Sequence Analysis with Distributed Resources - RNA Secondary Structure

		RNA Secondary Structure Prediction
		Single Sequence RNA Structure Prediction The first algorithms for the prediction of RNA secondary structures compute the structure with maximal number of base pairs using Dynamic Programming in O(n^3) time and O(n^2) space. Nowadays a more detailed energy model gives much better results, but basically the algorithms remained the same. One of the most used implementations is the Vienna RNA packacke. It contains several RNA related tools, which we will use in the examples. A slightly other approach is the program RNAshapes, which computes only dissimilar structures and thus reduces the suboptimal structure space to the most meaningful ones. A nice tool for the visualization of many RNA secondary structures is RNAmovies. It renders a sequential animation from individual structures and thus allows for a convenient overview of many alternative structures of one RNA molecule.
		Comparative RNA Structure Prediction Multiple sequences usually carry more information than each sequence alone. For RNA, compensating base mutations are a strong evidence for putative base pairs: If a putative G-C base pair mutates to an A-U base pair these positions are likely to pair. There are basically four possible ways how to use multiple sequences for structure prediction: First align the sequences using standard alignment tools. Then fold the alignment with RNAalifold and look for covarying positions. Predict one (or more) consensus shapes for the sequences, using the "consensus shapes" mode of RNAshapes. Each (abstract) consensus shape comes with a set of (concrete) structures, a shape representative structure (shrep) for each of the sequences. Then, for each shape, structurally align the shreps, e.g with the RNAforester. Simultaneously align and fold the sequences. Clearly, this method yields the best results, but unfortunately needs O(n^6) time and O(n^4) space already for two sequences. A practical implementation of this algorithm is e.g. Foldalign . The most reliable methods for RNA secondary structure prediction are statistical methods using covariance or mutual information. Unfortunately they need a large number of sequences and a very good alignment, which at the moment can not be made automatically.

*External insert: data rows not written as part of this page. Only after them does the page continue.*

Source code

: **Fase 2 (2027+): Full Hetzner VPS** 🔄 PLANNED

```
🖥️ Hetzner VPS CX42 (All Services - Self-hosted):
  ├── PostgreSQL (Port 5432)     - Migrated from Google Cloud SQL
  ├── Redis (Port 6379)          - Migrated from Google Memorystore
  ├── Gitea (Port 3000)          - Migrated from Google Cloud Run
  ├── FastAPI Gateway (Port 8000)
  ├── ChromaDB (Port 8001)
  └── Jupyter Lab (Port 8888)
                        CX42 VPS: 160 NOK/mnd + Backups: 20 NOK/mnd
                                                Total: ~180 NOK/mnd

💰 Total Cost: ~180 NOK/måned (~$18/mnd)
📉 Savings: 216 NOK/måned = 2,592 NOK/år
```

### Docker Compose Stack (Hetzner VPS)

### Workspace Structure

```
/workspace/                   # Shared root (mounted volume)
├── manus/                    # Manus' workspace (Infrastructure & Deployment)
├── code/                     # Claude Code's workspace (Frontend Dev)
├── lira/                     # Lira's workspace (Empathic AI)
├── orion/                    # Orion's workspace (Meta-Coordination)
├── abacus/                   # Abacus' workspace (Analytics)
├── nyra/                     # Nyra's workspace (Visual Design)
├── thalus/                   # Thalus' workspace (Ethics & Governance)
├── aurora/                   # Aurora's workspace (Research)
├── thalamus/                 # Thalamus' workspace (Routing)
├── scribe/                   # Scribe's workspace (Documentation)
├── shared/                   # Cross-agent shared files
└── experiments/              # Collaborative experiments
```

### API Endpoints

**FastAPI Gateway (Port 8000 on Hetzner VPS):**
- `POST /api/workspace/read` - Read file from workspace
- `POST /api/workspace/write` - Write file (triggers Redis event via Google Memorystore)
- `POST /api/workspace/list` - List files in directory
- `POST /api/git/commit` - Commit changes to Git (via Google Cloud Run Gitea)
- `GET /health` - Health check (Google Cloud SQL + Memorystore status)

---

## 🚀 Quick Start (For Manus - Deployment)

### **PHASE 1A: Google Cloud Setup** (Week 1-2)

		RNA family models Families of structurally related RNA molecules are modelled with stochastic context free grammars (SCFGs). These are a generalization of HMMs (which we use for sequence families. SCFGs reflecting the fact that RNA structures are not sequential, but have a branching, tree-like shape. A SCFG is a conventional context free grammar (as widely used in computer science for the definition of programming languages), essentially a set of rules which can be applied to derive sequences. These rules reflect the properties of RNA -- e.g. two bases that form a base pair must be derived within the same rule. The stochastic aspect comes from probabilities associated with the rules of the grammar. They are learned from data using the program CMbuild from the Infernal package. For searching a data base of family models with a given sequence, the sequence is parsed using the SCGF with the probability parameters trained from the family members. This is implemented by the program CMfind from the Infernal package. The Rfam data base is currently the most important resource for RNA family models. It is maintained at the Sanger Centre, using Infernal and lots of available structural data to build the family models.